DATA SHOWN:
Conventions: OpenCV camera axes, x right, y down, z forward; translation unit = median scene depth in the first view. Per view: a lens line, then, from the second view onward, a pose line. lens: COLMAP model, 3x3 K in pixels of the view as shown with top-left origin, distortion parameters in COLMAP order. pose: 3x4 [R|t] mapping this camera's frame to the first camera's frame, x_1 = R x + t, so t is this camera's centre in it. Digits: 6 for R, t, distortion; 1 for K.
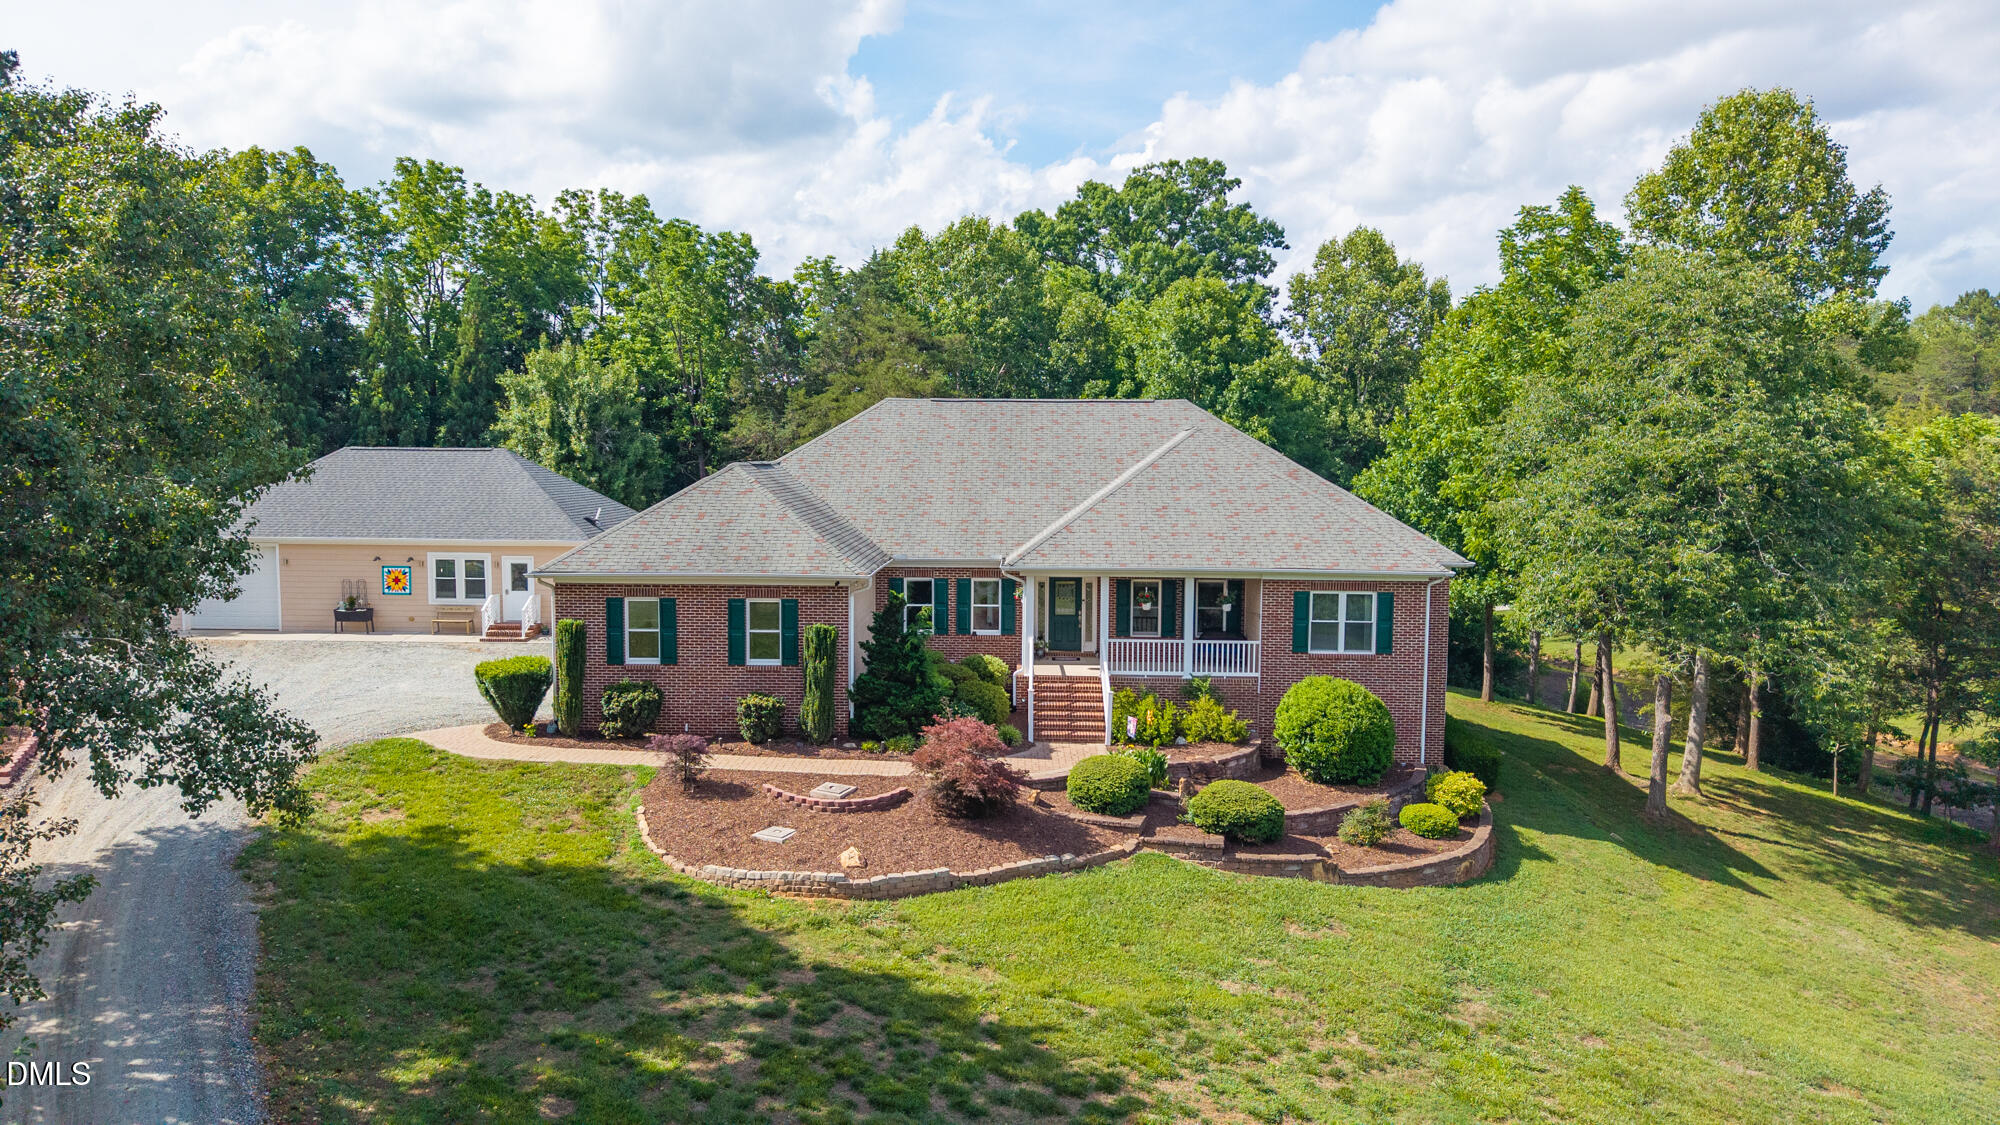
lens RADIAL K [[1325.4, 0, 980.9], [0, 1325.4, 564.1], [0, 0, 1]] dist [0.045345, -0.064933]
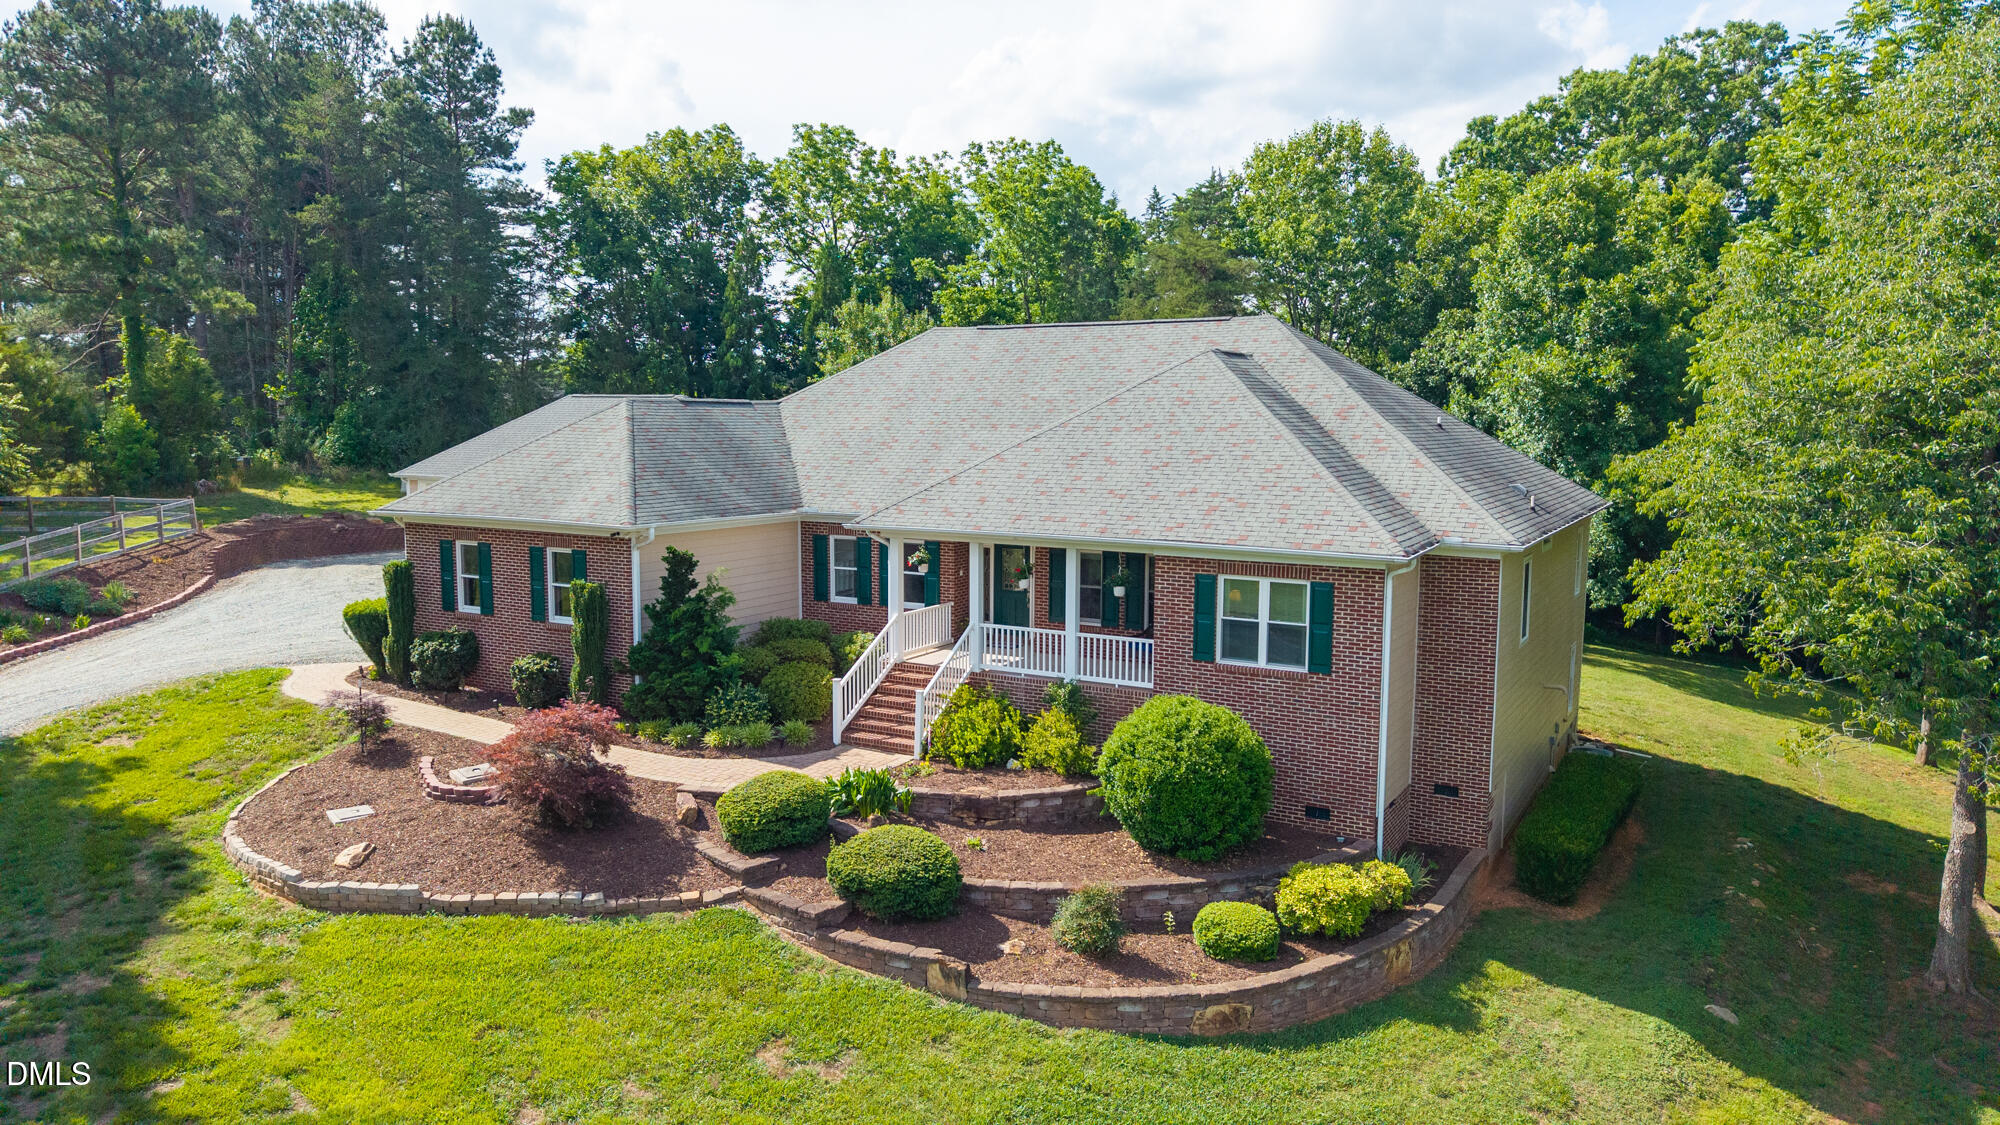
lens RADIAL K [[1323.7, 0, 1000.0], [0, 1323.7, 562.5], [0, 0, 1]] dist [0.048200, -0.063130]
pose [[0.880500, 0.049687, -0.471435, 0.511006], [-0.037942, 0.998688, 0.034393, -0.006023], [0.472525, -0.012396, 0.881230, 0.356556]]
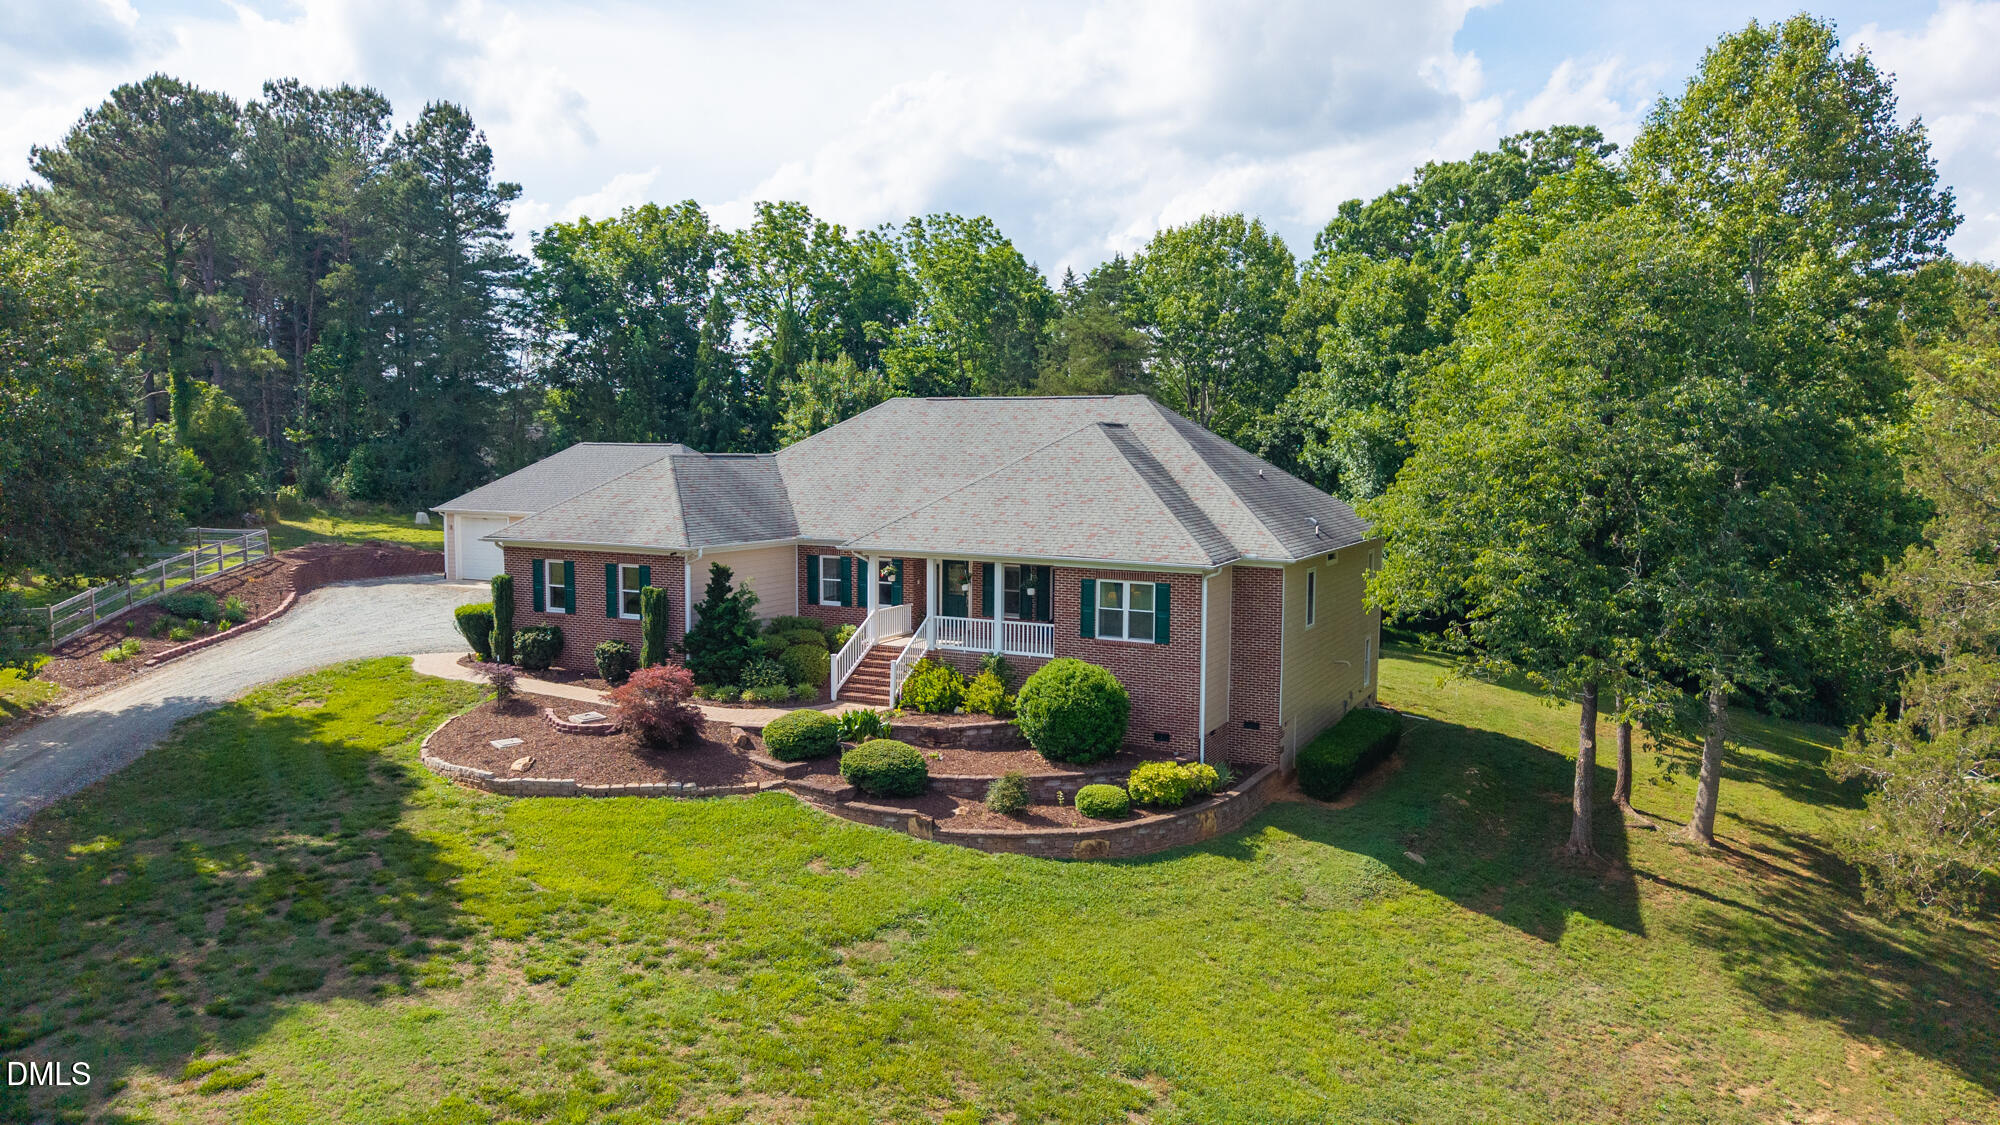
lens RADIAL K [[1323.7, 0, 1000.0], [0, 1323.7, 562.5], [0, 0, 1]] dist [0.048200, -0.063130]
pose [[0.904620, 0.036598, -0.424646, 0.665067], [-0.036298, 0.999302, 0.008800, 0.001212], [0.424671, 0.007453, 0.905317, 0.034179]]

WORK REQUIRED:
Set down all the entries above verbatim, and include none of the pictures.

TASK RESPONSE:
Conventions: OpenCV camera axes, x right, y down, z forward; translation unit = median scene depth in the first view. Per view: a lens line, then, from the second view onward, a pose line. lens: COLMAP model, 3x3 K in pixels of the view as shown with top-left origin, distortion parameters in COLMAP order. pose: 3x4 [R|t] mapping this camera's frame to the first camera's frame, x_1 = R x + t, so t is this camera's centre in it. Digits: 6 for R, t, distortion; 1 for K.
lens RADIAL K [[1325.4, 0, 980.9], [0, 1325.4, 564.1], [0, 0, 1]] dist [0.045345, -0.064933]
lens RADIAL K [[1323.7, 0, 1000.0], [0, 1323.7, 562.5], [0, 0, 1]] dist [0.048200, -0.063130]
pose [[0.880500, 0.049687, -0.471435, 0.511006], [-0.037942, 0.998688, 0.034393, -0.006023], [0.472525, -0.012396, 0.881230, 0.356556]]
lens RADIAL K [[1323.7, 0, 1000.0], [0, 1323.7, 562.5], [0, 0, 1]] dist [0.048200, -0.063130]
pose [[0.904620, 0.036598, -0.424646, 0.665067], [-0.036298, 0.999302, 0.008800, 0.001212], [0.424671, 0.007453, 0.905317, 0.034179]]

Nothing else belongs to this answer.